Example Collaborative Exercises 

  • Determining the Highest and Lowest Matching Pairs of Numbers: Tape index cards to the bottom of all participants' chairs.  Some cards have a twin number on another card in the room, but most do not.  The group must find a way to figure out which pair is highest and which is lowest.  An example hint you can give the participants include how many pairs their are.
  • Unscrambling Letters to Spell a Word: Everyone has a letter on an index card or PostIt and some of the letters will be used to spell out a word.  Different rules can be applied to figure out which letters are part of the word and which are not; for example, any letter that is on exactly three index cards will not be used; all other cards will be used as part of the answer.  An example hint you can give the participants is the final number of letters in the word that will be unscrambled.
  • Determining the Average of Numbers on all Index Cards: Tape index cards to the bottom of all participants' chairs or hand them out.  Start with a non-obvious number 136 and use a pattern that increases by three.  Whatever the pattern is, the average is going to be the average of the highest and lowest numbers; usually someone in the audience will figure this out.  An example hint you can give the participants is that the pattern increases by three or that the lower numbers are at the front of the room.

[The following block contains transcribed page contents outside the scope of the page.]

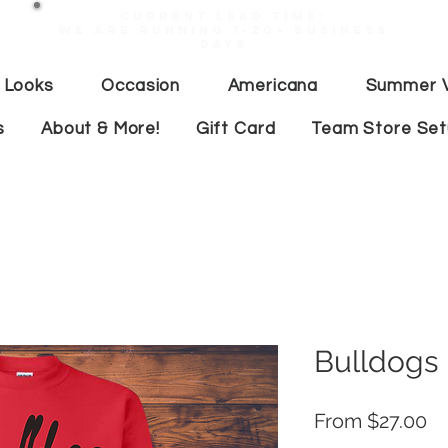
Current lead time:
WE are running 7-20+ business
days
 Looks
Occasion
Americana
Summer V
s
About & More!
Gift Card
Team Store Se
Bulldogs 
Sa
From
$27.00
Pr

  • Incentivized Balloon Trading: Give everyone an envelope with two colored balloons.  Post a point system on the wall such as Red = 1, Orange = 2, Yellow = 3, Blue = 4, Green =5, Purple = 6 (or to add complexity, make pieces of the point system hints that you give to a handful of individuals and see whether they share that information when they are responsible for informing the group).  If someone gets a pair of the same color, they can triple the point total of each of their individual balloons.  The winner is the one with the highest number of points.  The purpose is to demonstrate that if you incentivize an activity, it happens.  You can run a second iteration of this exercise after people have traded to get pairs and tell them that the new goal is to have the lowest point total as a group and that their individual point totals do not matter; very quickly, people should realize that they need to help each other out and one person must trade a balloon with each of the people that has a pair.  Discussion points include the difference dynamics between both iterations; in the first iteration everyone was competing, and in the second iteration only the group's success mattered.